▸ EXPLORE THE MATERIAL
[1] According to the article on Portrait, the new Winter Park bank, how many locally headquartered banks did Central Florida have in 2000?
[2] Pick up the article on Portrait, the new Winter Park bank, right after its final sentence and keep writing it.

▸ PASSAGE TO READ
++++
Every strong local bank this team touched eventually got absorbed by someone bigger and farther away. This time they own the thing.

The 14-member board reads like a Winter Park chamber of commerce meeting: a catering company owner, a construction executive, a managing partner of a law firm, the Central Florida market president of Florida Blue, a retired CPA. That is not window dressing. In community banking, a board of local operators is a deposit-gathering machine.

The market: $44.6 billion, two thirds of it answering elsewhere

Orange County held $44.59 billion in deposits as of the FDIC's June 2025 Summary of Deposits. Truist, Bank of America, JPMorgan Chase, and Wells Fargo control 64.6% of it. The largest locally headquartered competitor, One Florida Bank, holds 2.4%.

The consolidation math behind that: Central Florida had 38 locally headquartered banks in 2000. Today it has about six. Portrait is the first new bank chartered in Orange County since 2008.

Meanwhile the market underneath keeps compounding. The Orlando metro added 37,690 residents in the year ending July 2025, reaching nearly 2.96 million, and posted the highest job growth rate among the 30 largest US metros in 2024. Winter Park itself is one of Florida's wealthiest enclaves: median household income of $105,724 and a median home value of $731,400.

More people, more businesses, more wealth, fewer local banks every year. That is the gap Portrait's 256 investors are betting on.
++++
▸ RECORD SET
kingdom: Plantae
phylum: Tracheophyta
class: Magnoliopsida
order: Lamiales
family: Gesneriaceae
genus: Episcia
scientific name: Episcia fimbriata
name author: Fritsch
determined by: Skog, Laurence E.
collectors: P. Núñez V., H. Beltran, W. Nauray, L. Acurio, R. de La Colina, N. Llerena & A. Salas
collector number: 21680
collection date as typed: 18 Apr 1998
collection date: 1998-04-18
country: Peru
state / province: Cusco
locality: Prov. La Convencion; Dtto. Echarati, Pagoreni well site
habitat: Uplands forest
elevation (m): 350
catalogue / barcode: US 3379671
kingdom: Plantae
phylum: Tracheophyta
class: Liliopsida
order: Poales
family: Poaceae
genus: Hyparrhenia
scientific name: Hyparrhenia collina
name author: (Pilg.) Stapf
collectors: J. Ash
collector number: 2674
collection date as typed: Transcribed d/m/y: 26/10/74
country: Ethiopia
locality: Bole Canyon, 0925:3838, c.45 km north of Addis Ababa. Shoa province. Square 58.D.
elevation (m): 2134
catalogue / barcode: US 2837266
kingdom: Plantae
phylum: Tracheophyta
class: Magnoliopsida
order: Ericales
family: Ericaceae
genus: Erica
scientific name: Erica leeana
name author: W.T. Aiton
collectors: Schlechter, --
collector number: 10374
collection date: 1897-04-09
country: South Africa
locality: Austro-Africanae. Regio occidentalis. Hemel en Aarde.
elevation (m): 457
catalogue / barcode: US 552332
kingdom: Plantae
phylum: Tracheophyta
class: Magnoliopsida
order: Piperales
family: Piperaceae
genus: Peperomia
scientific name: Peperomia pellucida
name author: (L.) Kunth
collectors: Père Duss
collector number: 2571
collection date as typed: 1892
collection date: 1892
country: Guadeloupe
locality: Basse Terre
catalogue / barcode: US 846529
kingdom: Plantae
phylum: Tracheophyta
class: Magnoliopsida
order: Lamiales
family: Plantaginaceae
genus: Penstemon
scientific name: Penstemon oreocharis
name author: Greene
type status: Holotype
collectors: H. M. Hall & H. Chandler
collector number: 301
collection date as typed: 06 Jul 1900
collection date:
++++
▸ SOLVED TASKS
[1] 38

[2]
The gauntlet: what the next three years require

New bank formation nationally has, in FDIC Chairman Travis Hill's words, "fallen off a cliff." Roughly 85 banks opened in the entire 2010 to 2025 stretch, fewer than six per year, against 93 or more every single year from 1995 to 2007. Only four opened in all of 2025. Six have opened so far in 2026, and the FDIC's pending list held about two dozen applications as of July 7, a real thaw by recent standards.

Getting the charter is the start, not the finish. Portrait's own FDIC order spells out the three-year de novo leash: a Tier 1 leverage ratio of at least 8%, no dividends without prior FDIC approval, annual independent audits, FDIC non-objection for every new director or senior executive, and operation within the business plan on file, with prior notice of any material deviation.

That last condition matters more than it sounds. The business plan Portrait submitted promises service to small and medium-sized businesses and individuals across the Orlando MSA. Whatever fraud and compliance program that plan describes, examiners will expect to see it running at the first exam, not on a roadmap.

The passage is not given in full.